(Stored data entries)
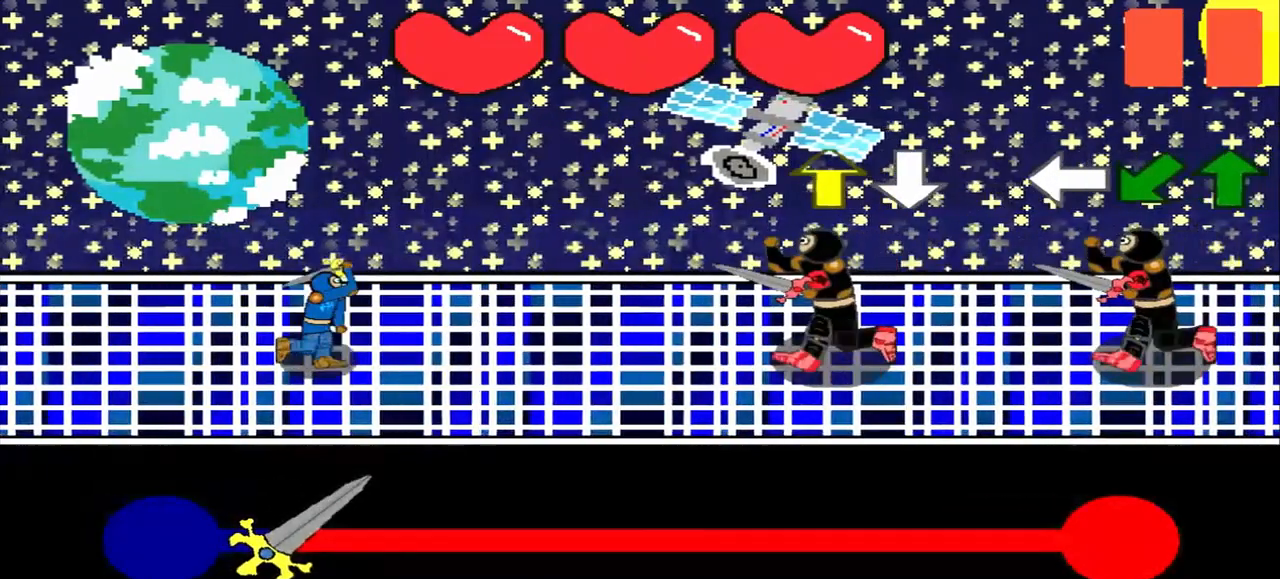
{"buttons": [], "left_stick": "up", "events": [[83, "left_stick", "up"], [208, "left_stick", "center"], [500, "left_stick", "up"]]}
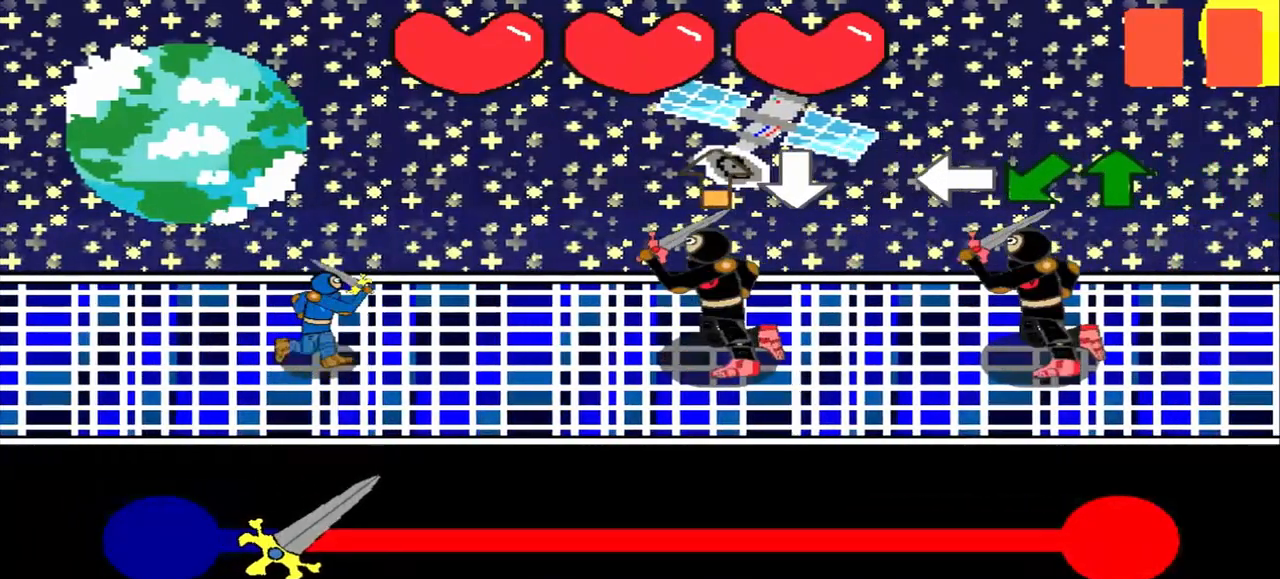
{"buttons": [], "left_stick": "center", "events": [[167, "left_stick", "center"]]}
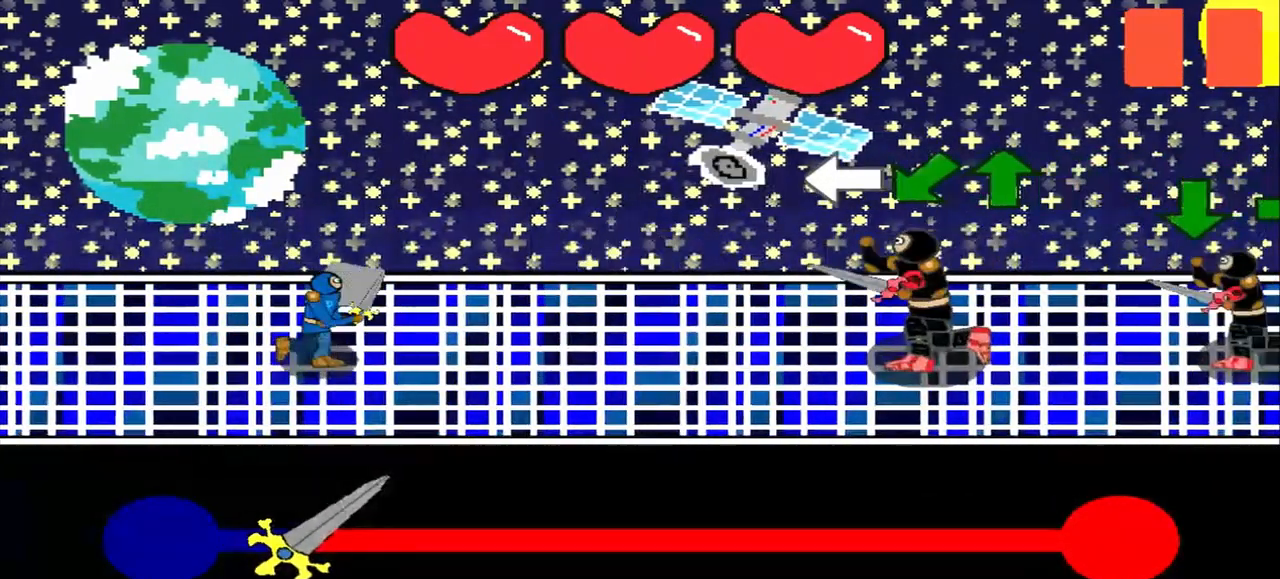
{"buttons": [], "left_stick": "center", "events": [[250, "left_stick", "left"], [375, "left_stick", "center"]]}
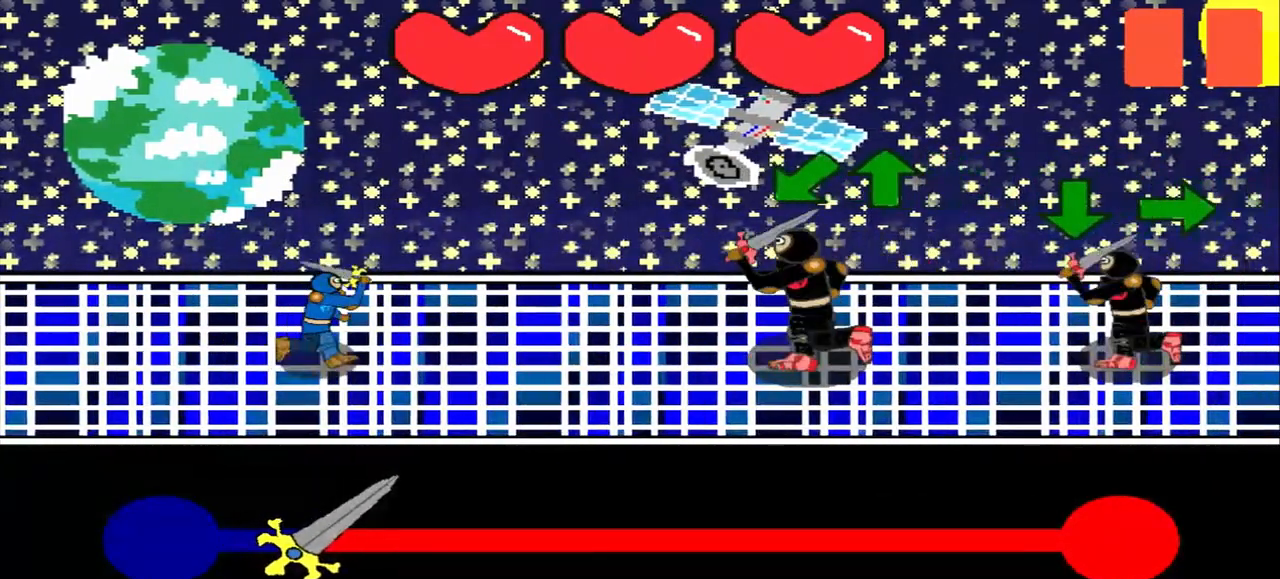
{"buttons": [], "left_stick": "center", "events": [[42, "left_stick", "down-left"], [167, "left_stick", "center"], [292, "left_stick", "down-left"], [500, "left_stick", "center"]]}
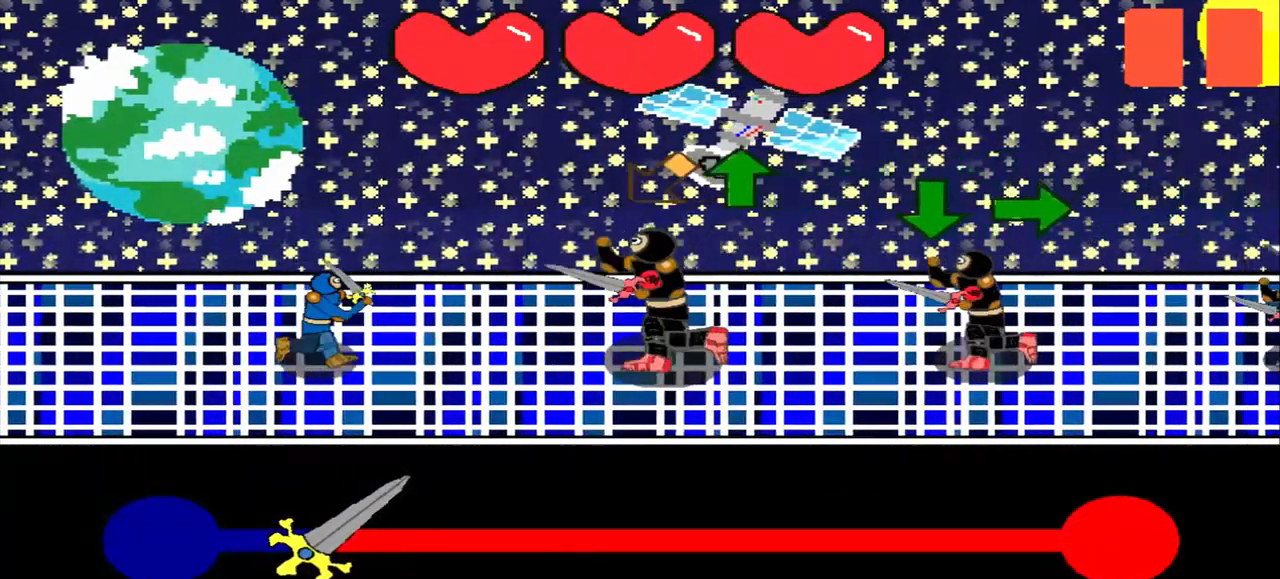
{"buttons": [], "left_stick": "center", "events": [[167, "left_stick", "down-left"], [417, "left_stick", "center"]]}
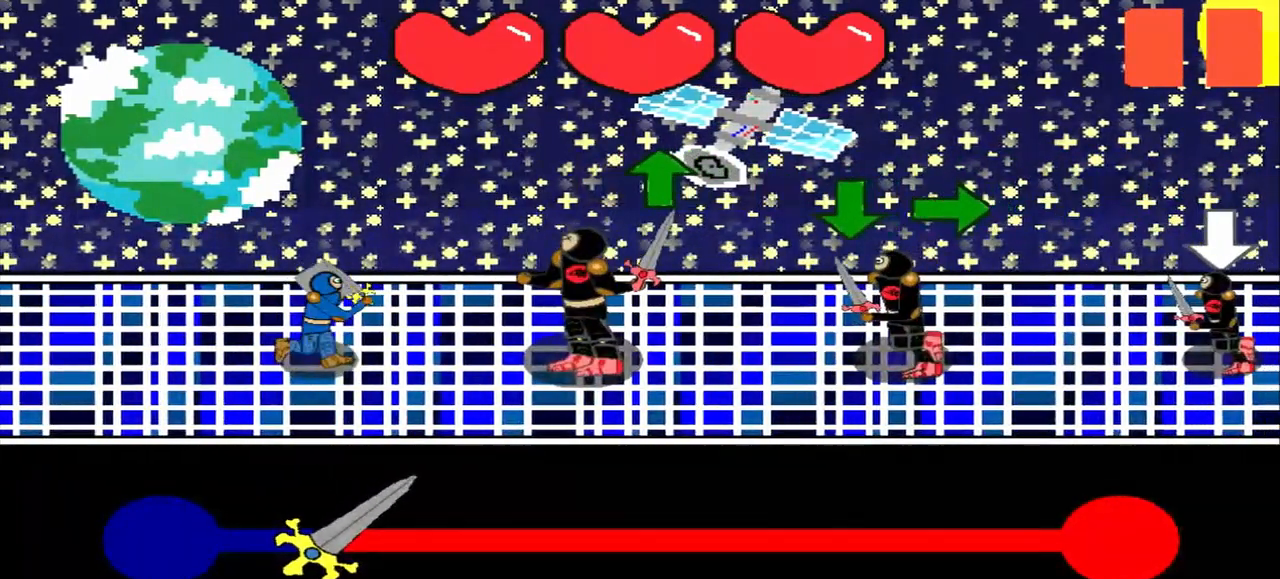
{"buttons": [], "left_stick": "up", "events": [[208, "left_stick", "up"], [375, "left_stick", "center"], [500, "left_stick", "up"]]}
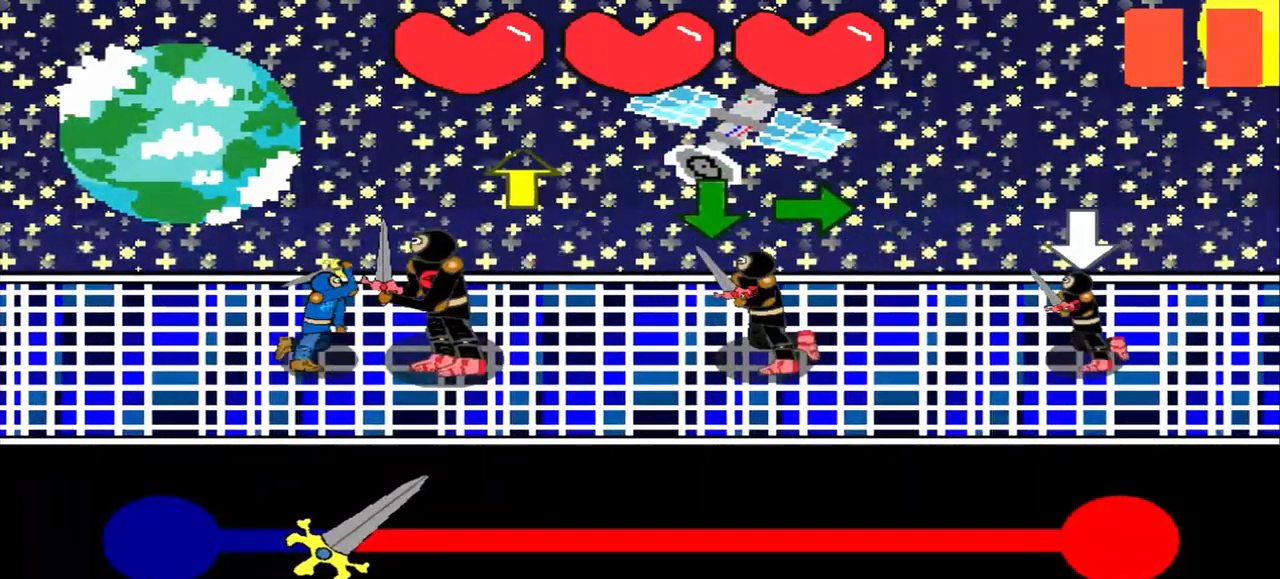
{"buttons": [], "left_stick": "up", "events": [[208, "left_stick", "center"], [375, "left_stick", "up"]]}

> **WHAT THE TASK REQUIRES**
Pictures are to be left out when the entries above are repeated exactly.

> **TASK SOLUTION**
{"buttons": [], "left_stick": "up", "events": [[83, "left_stick", "up"], [208, "left_stick", "center"], [500, "left_stick", "up"]]}
{"buttons": [], "left_stick": "center", "events": [[167, "left_stick", "center"]]}
{"buttons": [], "left_stick": "center", "events": [[250, "left_stick", "left"], [375, "left_stick", "center"]]}
{"buttons": [], "left_stick": "center", "events": [[42, "left_stick", "down-left"], [167, "left_stick", "center"], [292, "left_stick", "down-left"], [500, "left_stick", "center"]]}
{"buttons": [], "left_stick": "center", "events": [[167, "left_stick", "down-left"], [417, "left_stick", "center"]]}
{"buttons": [], "left_stick": "up", "events": [[208, "left_stick", "up"], [375, "left_stick", "center"], [500, "left_stick", "up"]]}
{"buttons": [], "left_stick": "up", "events": [[208, "left_stick", "center"], [375, "left_stick", "up"]]}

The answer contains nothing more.